== Information shown
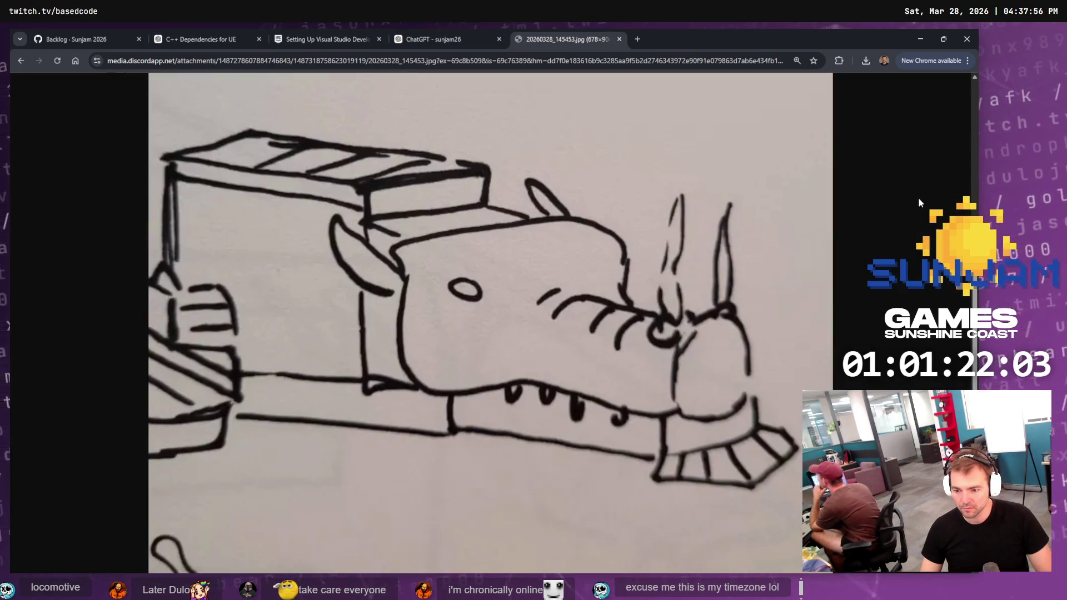
left_click(444, 39)
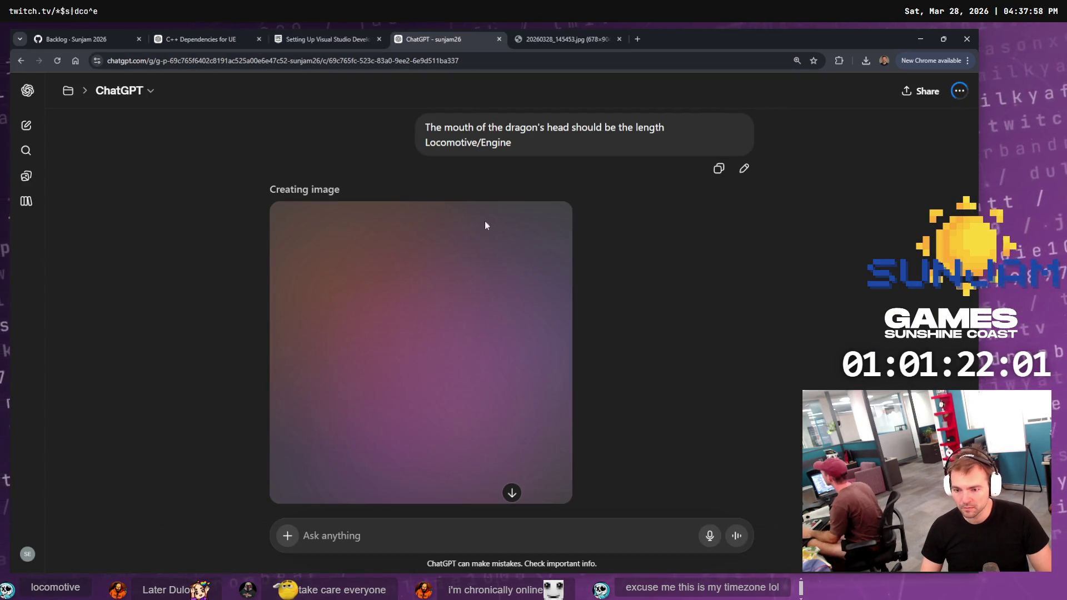
View the new dragon locomotive image full size and scroll through the result
scroll(469, 180, "up", 2)
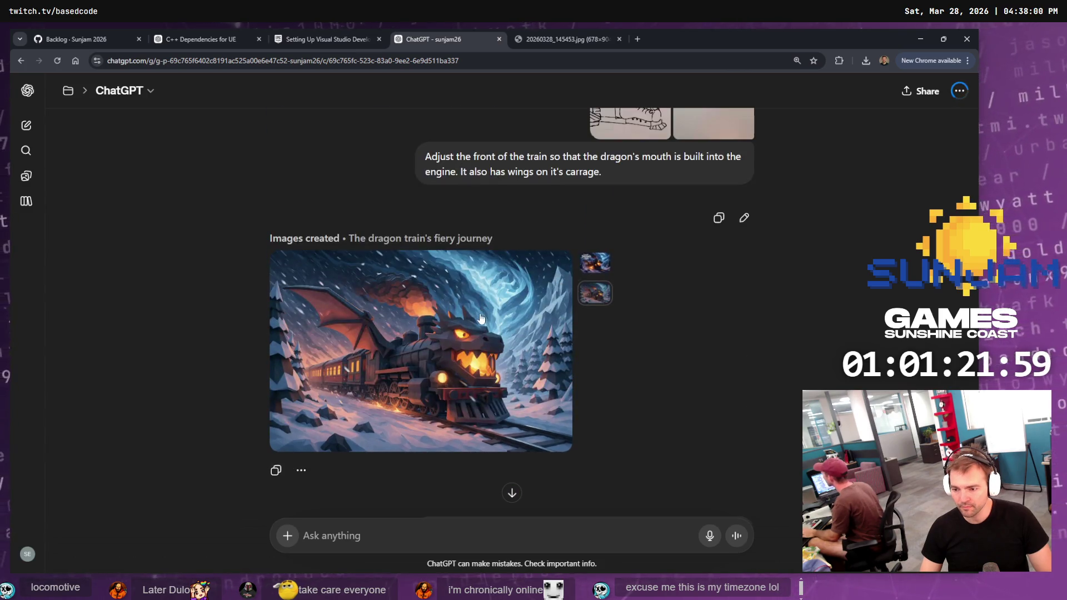
left_click(441, 404)
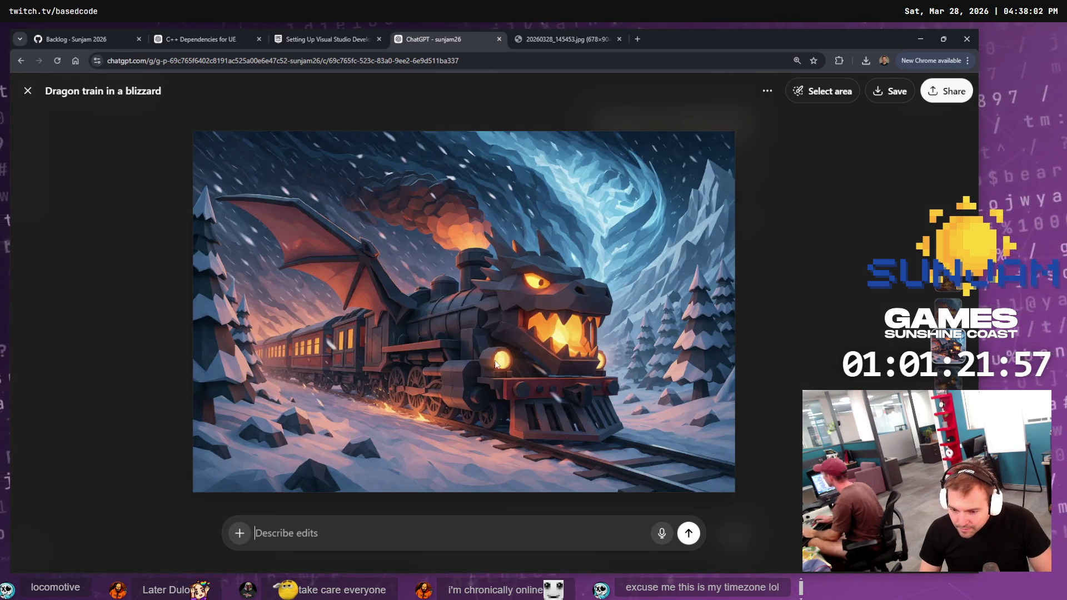
key("Escape")
scroll(477, 328, "down", 1)
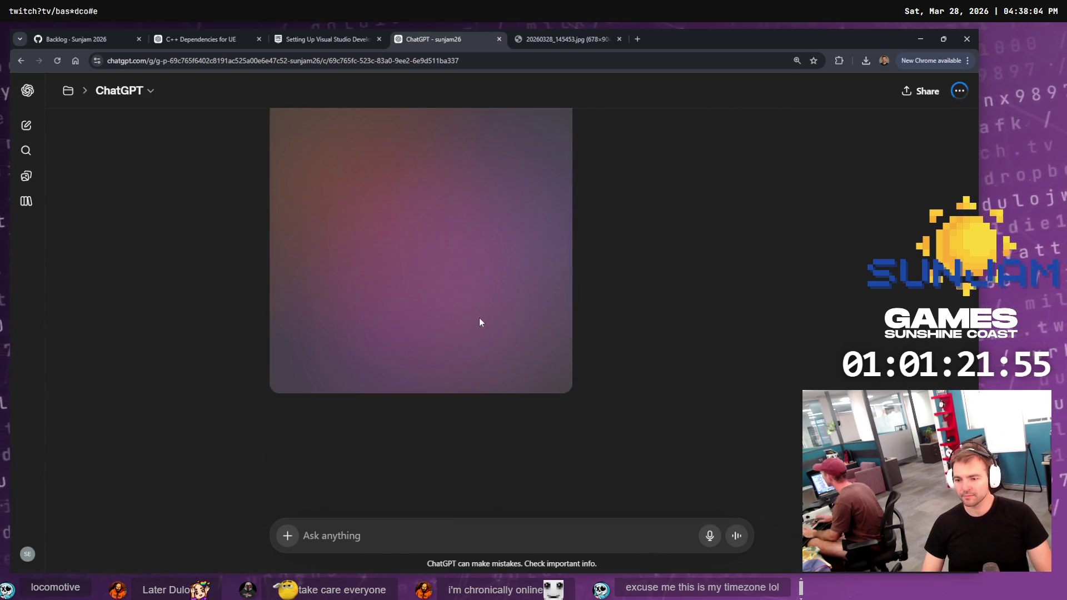
scroll(480, 316, "up", 3)
scroll(481, 314, "down", 2)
====
- [Work to be completed] All of the data above needs to be given again exactly. Leave out each image.

- [Exercise response]
left_click(444, 39)
View the new dragon locomotive image full size and scroll through the result
scroll(469, 180, "up", 2)
left_click(441, 404)
key("Escape")
scroll(477, 328, "down", 1)
scroll(480, 316, "up", 3)
scroll(481, 314, "down", 2)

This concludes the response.